Resources that we have developed for compound specific isotopic analysis.
Protocols for lignin methoxy quantification
- Zeisel method for methoxy cleavage and liquid-liquid extraction of product for quantification. SOP1
- Lignin phenol calibration for quantification of methoxy in lignin substrates. SOP2
If you use these protocols, please cite:
Lee, H., X. Feng, M. Mastalerz, and S. J. Feakins (2019), Characterizing lignin: Combining lignin phenol, methoxy quantification, and dual stable carbon and hydrogen isotopic techniques, Organic Geochemistry, 136, 103894.
How to derivatize fatty acids for CSIA work?
To derivatize fatty acids e.g. long chain n-alkanoic acids for GC work we methylate the fatty acids to fatty acid methyl esters. To do so, we use HCl and methanol*, for more information, read a paper by Hyejung Lee and co-authors Lee et al., 2017, RCM.
*Purchase a batch of GC-grade methanol for derivatization (4L), bottle it in aliquots (we use 500 mL bottles) and teflon tape to seal. Mark it for isotope use only, not general lab use. Find out the isotopic composition of the methyl in the methanol by derivatizing a known standard. Phthalic acid of known isotopic composition can be acquired from A. Schimmelmann, U. Indiana (many OG stds here). But wait, it’s not that easy!!
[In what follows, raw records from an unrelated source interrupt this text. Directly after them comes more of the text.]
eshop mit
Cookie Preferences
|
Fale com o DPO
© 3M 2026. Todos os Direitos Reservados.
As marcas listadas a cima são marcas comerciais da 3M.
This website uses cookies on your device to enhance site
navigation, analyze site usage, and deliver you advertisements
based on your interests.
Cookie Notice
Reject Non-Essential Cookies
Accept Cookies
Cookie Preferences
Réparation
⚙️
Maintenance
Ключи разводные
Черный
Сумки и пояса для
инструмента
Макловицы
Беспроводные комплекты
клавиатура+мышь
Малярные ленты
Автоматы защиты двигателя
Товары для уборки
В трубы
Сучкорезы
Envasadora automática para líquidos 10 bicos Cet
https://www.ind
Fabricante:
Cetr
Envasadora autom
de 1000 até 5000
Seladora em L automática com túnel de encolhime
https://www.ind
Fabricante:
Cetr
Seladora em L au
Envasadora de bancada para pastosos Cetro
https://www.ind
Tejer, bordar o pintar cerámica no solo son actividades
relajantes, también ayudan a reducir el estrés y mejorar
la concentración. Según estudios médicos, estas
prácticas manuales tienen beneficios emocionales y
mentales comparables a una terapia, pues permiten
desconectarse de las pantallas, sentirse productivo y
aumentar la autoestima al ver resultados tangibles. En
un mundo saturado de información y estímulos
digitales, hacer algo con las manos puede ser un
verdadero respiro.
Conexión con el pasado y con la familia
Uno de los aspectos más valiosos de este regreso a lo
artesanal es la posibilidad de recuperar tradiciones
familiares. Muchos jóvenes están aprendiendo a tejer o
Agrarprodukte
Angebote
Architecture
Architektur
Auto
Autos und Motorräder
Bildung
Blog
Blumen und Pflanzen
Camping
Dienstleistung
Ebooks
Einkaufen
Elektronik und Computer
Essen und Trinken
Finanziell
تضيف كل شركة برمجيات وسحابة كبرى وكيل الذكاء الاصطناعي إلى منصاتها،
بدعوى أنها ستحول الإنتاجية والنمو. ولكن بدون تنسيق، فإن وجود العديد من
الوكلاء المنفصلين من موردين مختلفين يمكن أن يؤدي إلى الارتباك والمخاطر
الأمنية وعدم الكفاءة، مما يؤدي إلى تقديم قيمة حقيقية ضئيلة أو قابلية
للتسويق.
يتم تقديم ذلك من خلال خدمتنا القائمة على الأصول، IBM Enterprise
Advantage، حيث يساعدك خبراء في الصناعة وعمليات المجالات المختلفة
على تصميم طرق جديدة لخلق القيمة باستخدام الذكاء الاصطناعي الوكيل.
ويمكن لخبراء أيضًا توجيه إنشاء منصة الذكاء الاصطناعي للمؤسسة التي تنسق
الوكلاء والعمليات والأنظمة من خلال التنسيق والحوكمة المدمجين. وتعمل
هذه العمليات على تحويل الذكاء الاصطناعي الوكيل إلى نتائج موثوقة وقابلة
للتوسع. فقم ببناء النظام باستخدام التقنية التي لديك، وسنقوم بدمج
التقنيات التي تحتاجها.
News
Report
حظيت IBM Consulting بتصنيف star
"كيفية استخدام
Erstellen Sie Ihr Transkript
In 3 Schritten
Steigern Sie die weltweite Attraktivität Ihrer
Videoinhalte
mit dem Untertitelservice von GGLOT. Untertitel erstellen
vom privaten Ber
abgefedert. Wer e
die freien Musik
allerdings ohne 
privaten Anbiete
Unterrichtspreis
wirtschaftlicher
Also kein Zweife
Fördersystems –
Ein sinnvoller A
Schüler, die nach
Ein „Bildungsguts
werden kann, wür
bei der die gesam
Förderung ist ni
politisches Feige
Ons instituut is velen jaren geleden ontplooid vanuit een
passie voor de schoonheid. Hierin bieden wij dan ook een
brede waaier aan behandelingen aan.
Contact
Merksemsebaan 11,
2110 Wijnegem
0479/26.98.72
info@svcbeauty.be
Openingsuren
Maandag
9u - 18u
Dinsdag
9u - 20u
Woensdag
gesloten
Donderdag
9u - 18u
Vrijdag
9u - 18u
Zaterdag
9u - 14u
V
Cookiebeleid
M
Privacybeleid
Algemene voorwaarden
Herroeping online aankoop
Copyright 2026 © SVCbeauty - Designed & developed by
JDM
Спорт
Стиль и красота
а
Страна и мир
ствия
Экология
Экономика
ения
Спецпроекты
Methylation of phthalic acid requires more care and skill, and slightly different protocols, than long chain (e.g. leaf wax) FAME preparation, see Hyejung’s protocol accompanying her paper that should guide you to success. NB. Beware evaporation of your PAME product. Good luck!!
Then you can correct your FAME CSIA data for the added methyl group to determine the value of the FA. It is all in the paper: full RCM article here.
Make your own combustion reactor
Video: How to pack your own combustion reactor for the GC Isolink
by Sarah Feakins
Parts list (excel file) – parts we order to pack our own combustion reactors as well as other common consumables for the PTV-GC-Isolink
ISL Scripts for Isodat software
For the GC Isolink:
The GC Isolink from Thermo has a computer controlled furnace to heat the pyrolysis and combustion reactors. Here we provide an isl script that can be opened and run in workspace that will heat/cool the HTC reactor at a slow rate. The goal is to minimize the development of leaks at solder points, leaks at fittings and microcracks in the reactor. The rate, and set-point temperature can be modified in the script. The script could be modified for the combustion reactor.
Details on how to save and run scripts in Isodat:
*Please note that you use and implement the scripts and these instructions at your own risk.*
- Save the files in the same directory along with Thermo ISL scripts C:\Thermo\Isodat NT\Global\ISL\GC Isolink.
- Open the ISL script in workspace set the temperature in the script to the target temperature (endT) and then click ‘! Run’ tab.
- Leave the script open in workspace. Switch over to Instrument control and you can see the temperature ramp happening (slowly) in the GC Isolink window.
Instrumentation in the Feakins lab
GC-IRMS – Gas Chromatography Isotope Ratio Mass Spectrometry
We use a Thermo Scientific Trace GC equipped with a Rxi®-5ms (30m x 0.25mm, film thickness 1mm); a PTV inlet; a TriPlus autosampler; connected via GC Isolink with parallel combustion furnace (at 1000 °C) and pyrolysis furnace (at 1420 °C) together with a Conflo IV to a Delta V Plus mass spectrometer. Combustion is used for the analysis of 13C/12C and pyrolysis is used for the analysis of D/H.
GC-MS/FID – Gas Chromatography – Mass Spectrometry – Flame Ionization
We use an Agilent 6890 GC equipped with a Rxi®-5ms (30m x 0.25mm, film thickness 0.25mm); and a 7683 programmable injector connected to an Agilent 5973 MSD mass spectrometer and an FID flame ionization detector. The Agilent GC-MS provides mass spectral information for biomarker identification and FID provides quantification.
Here we all are learning how to clean the MSD! Source cleaned, reinstalled, working & 4 students trained!
EA-IRMS – Elemental Analyzer & Isotope Ratio Mass Spectrometry
We use a Costech EA in standalone mode or coupled via a Conflo IV to a Delta V Plus mass spectrometer for TC, TOC, TIC, TN, C/N, d13C TC, d13C TOC, d13C TIC, d15N TC.
Preparative facilities in the Feakins lab
We use a Virtis 2k freeze drier, including secondary cold trap (organic clean) to dry sediment and plant tissue prior to solvent extraction.
Cryogenic Vacuum Line Extraction
We have a vacuum line and offline batch distillation apparatus, to enable efficient extraction of plant leaf waters.
We use Accelerated Solvent Extraction (ASE) by Dionex Corporation, which completes solvent extraction and filtration under high temperature (100°C) and pressure (1500psi).